The notable growth of global instability since 2008, as economic, political, social, environmental, and climatic turbulence has intensified, has been identified by Wallerstein (1974, 2005) as evidence of the terminal crisis of the world-system that emerged around five centuries ago, in the era of European expansionism (Braudel, 1995). Then, the rapidly expanding frontiers of ecological appropriation and social exploitation led to unprecedented levels of accumulation of capital and power, paving the way for the institutional foundations of capitalism. The symptoms of the current crisis suggest that we are witnessing a phenomenon hitherto unknown that will not be solved with the same pattern of response adopted in the cyclical crises of the past, i.e., “by putting nature to work in powerful new ways” through “new technologies and new organizations of power and production” (Moore, 2015, 1).

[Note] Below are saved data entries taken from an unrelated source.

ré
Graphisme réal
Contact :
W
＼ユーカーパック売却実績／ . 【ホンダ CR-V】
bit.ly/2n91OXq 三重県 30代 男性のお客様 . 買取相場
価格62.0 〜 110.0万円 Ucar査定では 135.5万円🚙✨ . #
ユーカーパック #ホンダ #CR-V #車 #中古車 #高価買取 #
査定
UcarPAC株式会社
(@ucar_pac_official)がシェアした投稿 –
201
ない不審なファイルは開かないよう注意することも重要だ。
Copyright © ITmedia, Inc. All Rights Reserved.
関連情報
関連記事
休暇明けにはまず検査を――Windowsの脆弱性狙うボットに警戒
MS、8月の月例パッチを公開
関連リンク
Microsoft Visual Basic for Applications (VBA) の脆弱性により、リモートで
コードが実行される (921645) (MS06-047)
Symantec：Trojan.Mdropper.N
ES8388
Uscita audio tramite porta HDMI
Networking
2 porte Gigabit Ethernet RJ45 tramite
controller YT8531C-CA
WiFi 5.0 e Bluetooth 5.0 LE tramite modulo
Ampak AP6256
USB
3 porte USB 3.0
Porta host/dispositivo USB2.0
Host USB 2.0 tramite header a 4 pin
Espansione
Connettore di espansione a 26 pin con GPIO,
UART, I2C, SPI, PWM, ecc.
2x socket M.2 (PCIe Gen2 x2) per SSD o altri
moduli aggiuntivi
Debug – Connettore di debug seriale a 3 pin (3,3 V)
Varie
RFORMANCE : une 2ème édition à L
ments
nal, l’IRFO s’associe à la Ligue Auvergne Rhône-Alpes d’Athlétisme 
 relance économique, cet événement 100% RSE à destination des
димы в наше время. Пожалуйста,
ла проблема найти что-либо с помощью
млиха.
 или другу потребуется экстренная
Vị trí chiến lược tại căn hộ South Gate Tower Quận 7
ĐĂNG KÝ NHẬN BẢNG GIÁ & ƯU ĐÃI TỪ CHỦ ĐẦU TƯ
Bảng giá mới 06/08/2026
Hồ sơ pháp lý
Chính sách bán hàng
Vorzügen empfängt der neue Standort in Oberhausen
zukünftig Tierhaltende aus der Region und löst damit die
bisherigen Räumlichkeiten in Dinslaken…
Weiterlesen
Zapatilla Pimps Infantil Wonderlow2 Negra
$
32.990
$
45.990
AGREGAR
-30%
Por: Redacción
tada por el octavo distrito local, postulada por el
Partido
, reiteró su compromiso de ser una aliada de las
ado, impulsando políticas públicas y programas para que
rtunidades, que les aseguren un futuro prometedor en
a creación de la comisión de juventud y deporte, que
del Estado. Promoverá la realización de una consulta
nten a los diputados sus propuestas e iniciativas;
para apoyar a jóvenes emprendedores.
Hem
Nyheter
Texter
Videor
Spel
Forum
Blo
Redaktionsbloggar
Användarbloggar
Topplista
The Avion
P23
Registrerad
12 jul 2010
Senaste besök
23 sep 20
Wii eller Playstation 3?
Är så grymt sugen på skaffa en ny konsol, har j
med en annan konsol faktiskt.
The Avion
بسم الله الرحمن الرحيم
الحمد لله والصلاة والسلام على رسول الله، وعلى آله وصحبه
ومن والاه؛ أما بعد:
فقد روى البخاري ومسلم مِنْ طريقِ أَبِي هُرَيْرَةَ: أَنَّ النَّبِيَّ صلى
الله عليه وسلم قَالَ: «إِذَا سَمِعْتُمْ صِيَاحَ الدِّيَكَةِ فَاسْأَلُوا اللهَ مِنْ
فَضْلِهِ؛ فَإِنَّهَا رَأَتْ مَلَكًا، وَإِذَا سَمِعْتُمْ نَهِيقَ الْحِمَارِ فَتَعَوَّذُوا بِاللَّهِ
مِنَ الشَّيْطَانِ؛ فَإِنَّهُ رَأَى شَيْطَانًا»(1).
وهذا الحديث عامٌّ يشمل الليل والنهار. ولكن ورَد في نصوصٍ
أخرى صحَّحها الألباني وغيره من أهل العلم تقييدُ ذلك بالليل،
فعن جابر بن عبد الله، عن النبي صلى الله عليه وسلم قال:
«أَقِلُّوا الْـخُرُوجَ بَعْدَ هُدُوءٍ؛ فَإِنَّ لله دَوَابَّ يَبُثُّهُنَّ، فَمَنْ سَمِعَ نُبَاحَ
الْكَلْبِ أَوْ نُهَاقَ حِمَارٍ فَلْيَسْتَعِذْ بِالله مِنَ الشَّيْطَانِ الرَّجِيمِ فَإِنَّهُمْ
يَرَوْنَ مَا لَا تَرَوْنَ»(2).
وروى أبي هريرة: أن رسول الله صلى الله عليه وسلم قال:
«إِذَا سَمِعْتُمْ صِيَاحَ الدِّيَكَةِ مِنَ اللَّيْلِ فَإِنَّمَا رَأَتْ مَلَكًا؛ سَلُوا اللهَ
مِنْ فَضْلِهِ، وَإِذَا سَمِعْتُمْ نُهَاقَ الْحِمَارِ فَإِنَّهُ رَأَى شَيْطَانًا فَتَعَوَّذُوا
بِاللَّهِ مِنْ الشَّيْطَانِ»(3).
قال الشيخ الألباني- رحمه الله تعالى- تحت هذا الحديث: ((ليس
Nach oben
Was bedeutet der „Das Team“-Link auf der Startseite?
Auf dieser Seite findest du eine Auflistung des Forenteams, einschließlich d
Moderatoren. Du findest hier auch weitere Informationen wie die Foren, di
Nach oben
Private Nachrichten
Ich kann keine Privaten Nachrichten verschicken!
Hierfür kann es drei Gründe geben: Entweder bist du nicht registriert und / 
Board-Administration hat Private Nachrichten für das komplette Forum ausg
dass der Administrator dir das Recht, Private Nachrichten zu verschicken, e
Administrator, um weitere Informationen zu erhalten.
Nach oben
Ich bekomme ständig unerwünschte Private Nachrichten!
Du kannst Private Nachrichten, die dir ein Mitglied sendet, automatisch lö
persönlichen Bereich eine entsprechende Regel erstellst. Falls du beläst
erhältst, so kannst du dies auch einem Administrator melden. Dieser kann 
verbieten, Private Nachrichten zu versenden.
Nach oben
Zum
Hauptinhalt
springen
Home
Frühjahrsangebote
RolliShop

The magnitude of the transformations needed at this time of “historical bifurcation” may have had only two precedents in the course of human history: the neolithic revolution, with the advent of agriculture 10,000 years ago; and the Industrial Revolution, a process that begun some 300 years ago, and a close source of the current civilizational crisis. These two “revolutionary moments” gave rise to large-scale and far-reaching transformations in humans’ integration in the biosphere, as well as in the corresponding societal configurations (González de Molina & Toledo, 2011, 2014). Everything points to the fact that equally radical socioecological transformations will be necessary to deal with both the causes and the effects of the – now inexorable – climate changes, as well as the other symptoms of the global crisis corroding the foundations of modern societies. However, unlike the previous crises, which arose locally and spread globally, the necessary changes in the “age of globalization” (Giddens, 2000) and the “Empire” (Hardt & Negri, 2000) are going to require profound transformations related to the governance of food systems’ metabolism at different scales, from local/territorial levels to a global scale.